Маэстро потерял дар речи. Грегорио! Грегорио Италиа, прозванный Страусом Оскаром за худющую физиономию на длиной шее и здоровенный кок над очками, один из самых верных его сотрудников, ответственный за паблик-релейшн, паразитирующий на Театре, то есть человек, которому целыми днями не хрена делать, разве что иногда поприсутствовать в качестве представителя Театра на каком-нибудь дурацком мероприятии, где, как правило, он сидел, набравши в рот воды.
— Интересно, — обрел дар речи Маэстро. — Стало быть, это именно он, вместо того чтобы вправить им мозги, наплевал на мои принципы и взял их сторону, подтверждая правильность их поступка…
— Скорее, он выступил с политических позиций. Он сказал, что как марксист не может не поддержать их…
— Как марксист?! — ахнул в Кибероне Маэстро. — Нет, ну наглец! Вы только посмотрите, синьор Грегорио Италиа преподает мне урок марксизма! Этот тип, одевающийся у Армани и жрущий на халяву на любом сборище всевозможных засранцев! И он еще учит меня марксизму! Меня, который участвовал в Сопротивлении в Женеве! Меня, являющегося коммунистом сегодня, а не десять лет назад, когда коммунистами были все, кому не лень! Только не говори мне, что Оккетто — коммунист! Или Горбачев! Этот Горбачев — самый настоящий реакционер, империалист, предатель… жопа с ушами!.. Да-да, в том, что он жопа, у меня ни малейшего сомнения! Потому что тот, кто не пускает «Великую магию» в Ленинграде, не может быть никем, кроме как большой жопой… Две больших жопы: он и Паницца!..

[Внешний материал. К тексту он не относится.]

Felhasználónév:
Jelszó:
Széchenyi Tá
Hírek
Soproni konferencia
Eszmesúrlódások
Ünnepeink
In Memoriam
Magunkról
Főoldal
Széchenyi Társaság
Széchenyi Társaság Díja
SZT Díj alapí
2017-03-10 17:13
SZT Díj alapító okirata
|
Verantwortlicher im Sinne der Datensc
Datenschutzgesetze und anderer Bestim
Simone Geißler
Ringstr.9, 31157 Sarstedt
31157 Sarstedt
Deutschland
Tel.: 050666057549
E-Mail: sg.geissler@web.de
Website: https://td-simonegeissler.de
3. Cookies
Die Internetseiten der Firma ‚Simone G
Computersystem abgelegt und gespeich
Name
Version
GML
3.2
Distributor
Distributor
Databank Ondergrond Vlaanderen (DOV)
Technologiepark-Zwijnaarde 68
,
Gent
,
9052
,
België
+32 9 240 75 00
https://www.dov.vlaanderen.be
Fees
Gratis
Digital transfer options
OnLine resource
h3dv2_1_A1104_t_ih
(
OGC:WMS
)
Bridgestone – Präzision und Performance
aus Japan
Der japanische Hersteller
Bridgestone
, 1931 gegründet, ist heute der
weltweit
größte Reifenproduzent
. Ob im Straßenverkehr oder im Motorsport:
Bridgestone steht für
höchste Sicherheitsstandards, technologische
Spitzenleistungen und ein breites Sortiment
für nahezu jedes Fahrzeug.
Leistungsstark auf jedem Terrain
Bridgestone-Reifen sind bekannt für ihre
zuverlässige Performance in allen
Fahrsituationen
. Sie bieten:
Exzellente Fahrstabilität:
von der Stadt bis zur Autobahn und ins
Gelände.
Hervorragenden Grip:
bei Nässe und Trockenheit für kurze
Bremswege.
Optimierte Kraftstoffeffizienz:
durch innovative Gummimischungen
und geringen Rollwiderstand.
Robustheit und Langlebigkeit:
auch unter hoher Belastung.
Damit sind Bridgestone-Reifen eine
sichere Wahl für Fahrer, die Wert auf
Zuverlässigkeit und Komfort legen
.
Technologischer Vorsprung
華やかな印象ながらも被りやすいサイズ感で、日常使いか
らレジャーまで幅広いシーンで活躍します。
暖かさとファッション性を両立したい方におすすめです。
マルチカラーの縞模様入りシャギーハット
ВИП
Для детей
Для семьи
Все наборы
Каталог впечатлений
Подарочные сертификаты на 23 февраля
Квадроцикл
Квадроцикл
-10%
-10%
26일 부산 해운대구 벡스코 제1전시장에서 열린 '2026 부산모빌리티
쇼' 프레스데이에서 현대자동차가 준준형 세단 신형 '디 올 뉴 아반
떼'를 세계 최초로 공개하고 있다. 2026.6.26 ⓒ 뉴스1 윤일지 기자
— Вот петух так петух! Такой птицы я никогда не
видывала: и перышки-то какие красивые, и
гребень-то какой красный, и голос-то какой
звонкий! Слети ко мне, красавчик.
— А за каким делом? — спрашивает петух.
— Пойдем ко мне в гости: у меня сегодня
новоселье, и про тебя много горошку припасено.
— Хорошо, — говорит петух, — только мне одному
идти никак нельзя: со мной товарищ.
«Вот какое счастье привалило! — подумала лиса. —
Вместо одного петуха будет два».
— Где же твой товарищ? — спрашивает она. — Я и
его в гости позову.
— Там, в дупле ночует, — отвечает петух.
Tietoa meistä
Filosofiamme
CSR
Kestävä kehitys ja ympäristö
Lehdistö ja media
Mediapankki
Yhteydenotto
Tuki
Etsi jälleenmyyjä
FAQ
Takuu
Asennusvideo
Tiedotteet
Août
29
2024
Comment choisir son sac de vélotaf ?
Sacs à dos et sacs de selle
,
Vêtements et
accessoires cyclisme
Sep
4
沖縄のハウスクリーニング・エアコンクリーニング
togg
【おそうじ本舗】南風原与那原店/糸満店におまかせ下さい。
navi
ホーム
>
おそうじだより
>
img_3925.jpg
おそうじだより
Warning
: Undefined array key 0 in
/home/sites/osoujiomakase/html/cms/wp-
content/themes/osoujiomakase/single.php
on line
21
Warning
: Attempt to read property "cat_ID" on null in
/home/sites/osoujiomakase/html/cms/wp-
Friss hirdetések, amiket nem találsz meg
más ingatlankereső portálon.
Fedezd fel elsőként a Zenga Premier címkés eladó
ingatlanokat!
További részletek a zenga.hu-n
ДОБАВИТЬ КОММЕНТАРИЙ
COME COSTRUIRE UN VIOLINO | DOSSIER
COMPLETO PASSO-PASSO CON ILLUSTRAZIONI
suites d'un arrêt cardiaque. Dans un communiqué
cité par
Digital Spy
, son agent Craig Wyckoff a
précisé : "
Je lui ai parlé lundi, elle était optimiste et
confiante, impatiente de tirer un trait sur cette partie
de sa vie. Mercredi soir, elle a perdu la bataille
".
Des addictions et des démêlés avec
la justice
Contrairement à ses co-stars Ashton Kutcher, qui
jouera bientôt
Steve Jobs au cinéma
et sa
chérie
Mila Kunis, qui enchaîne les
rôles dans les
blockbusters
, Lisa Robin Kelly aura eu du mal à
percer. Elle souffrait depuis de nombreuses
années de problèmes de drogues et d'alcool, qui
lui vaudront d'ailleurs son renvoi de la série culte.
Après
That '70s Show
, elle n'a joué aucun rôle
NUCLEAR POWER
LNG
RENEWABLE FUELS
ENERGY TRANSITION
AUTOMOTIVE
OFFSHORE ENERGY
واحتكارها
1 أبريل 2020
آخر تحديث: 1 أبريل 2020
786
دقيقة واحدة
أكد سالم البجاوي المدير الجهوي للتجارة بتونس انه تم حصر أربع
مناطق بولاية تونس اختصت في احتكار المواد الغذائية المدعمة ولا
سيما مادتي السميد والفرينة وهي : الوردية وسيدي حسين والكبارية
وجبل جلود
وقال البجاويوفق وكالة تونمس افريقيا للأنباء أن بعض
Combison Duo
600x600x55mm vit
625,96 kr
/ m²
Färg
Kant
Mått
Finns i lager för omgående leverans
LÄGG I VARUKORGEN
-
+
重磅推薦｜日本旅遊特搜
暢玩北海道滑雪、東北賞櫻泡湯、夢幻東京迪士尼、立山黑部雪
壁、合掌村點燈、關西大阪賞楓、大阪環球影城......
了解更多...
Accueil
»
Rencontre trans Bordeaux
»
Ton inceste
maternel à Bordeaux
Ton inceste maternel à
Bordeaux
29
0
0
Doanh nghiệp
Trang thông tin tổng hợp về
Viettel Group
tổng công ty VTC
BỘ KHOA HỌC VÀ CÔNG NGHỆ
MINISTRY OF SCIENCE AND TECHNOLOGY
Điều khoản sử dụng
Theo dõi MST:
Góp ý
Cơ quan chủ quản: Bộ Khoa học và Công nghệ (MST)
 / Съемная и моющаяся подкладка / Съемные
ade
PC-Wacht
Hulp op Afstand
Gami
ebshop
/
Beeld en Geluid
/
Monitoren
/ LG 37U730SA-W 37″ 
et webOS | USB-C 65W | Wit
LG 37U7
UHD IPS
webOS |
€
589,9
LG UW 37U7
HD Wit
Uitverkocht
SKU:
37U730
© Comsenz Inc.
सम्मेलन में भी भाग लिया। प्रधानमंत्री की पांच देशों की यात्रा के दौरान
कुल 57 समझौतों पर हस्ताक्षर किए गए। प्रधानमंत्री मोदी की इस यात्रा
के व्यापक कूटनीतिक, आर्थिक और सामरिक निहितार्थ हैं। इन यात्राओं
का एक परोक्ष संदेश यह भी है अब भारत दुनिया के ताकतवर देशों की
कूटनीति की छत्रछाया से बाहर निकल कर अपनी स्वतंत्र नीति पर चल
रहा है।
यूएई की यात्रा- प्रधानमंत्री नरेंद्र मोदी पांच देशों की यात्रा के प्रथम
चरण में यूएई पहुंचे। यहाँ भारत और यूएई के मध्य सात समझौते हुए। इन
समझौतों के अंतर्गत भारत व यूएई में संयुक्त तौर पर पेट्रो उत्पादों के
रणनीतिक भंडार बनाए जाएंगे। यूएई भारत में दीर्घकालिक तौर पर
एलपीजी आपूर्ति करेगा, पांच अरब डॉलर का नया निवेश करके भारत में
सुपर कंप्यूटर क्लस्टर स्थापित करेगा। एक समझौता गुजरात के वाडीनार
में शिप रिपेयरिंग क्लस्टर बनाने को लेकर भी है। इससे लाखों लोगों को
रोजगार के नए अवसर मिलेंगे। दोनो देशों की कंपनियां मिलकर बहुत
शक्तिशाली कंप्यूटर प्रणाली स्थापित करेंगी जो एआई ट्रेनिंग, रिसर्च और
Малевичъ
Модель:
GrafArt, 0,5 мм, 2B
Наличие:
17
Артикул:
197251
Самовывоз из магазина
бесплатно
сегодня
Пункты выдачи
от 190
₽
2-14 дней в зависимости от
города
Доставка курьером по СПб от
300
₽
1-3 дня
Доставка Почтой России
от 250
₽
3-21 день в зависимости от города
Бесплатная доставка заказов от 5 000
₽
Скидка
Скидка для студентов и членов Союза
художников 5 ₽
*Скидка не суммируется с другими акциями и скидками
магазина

Сюзанна в Милане терпеливо ждала, когда Маэстро в Кибероне закончит метать громы и молнии. Она хорошо знала эту забавную особенность его ars rhetorica: любое уловленное ущемление достоинства Его Величества, типа дерзкой выходки Грегорио, вызывало у Маэстро бурный поток исполненного патетики словоизвержения, которое иссякало лишь тогда, когда он считал окончательно заклейменными позором тех, кого он больше всего ненавидел в тот или иной конкретный исторический момент. Сейчас это были: Паницца — по известной нам причине, и Горбачев, виноватый в том, что ограничил — хотя, быть может, не лично сам — гастроли Театра по Советскому Союзу несколькими спектаклями в Москве под предлогом их дороговизны и трудностей, переживаемых советской экономикой.
Как бы то ни было, у Сюзанны имелся достаточный опыт управления настроением Маэстро. Поразив стрелой Грегорио, которого терпеть не могла, она выдернула ее: «Нет, в принципе, вряд ли ‘черной душонкой’ мог быть Грегорио Италиа. Возможно, это кто-то другой». И пообещав Маэстро заняться выяснением, кто бы это мог быть, она стала готовить новость, которая вне всякого сомнения, должна была доставить ему огромное удовольствие.
— Во время ужина они разговаривали обо всем понемногу, в том числе, о ближайших планах. Они хотели бы начать репетиции уже завтра, чтобы выйти на сцену еще до Рождества.
— Вот как! И с чем же они собираются на нее выйти? Кто будет ставить? Кто оформит сцену? Кто что будет играть? Что за пьеса? Театр, черт побери, — дело серьезное!.. Они не называли пьесу?
— Ну… так… походя…
— И это все, что ты можешь мне сказать? Ты вообще собираешься рассказывать или мне надо вернуться в Милан и клещами вытаскивать из тебя по словечку?
— Я… — Сюзанна в Милане сделала вид, что замешкалась. — У меня не хватает храбрости сказать вам это…
— Что? Это так ужасно? — спросил Маэстро в Кибероне.
— Как сказать…
— Они ставят «Отверженных» Гюго?
— Нет-нет!..
— «Грозу» Островского? Или брехтовскую «Матушку Кураж»?
— Если бы что-то из этого — Бог в помощь!
— Не угадал. Что-то еще ужаснее? — подпустил ехидства Маэстро.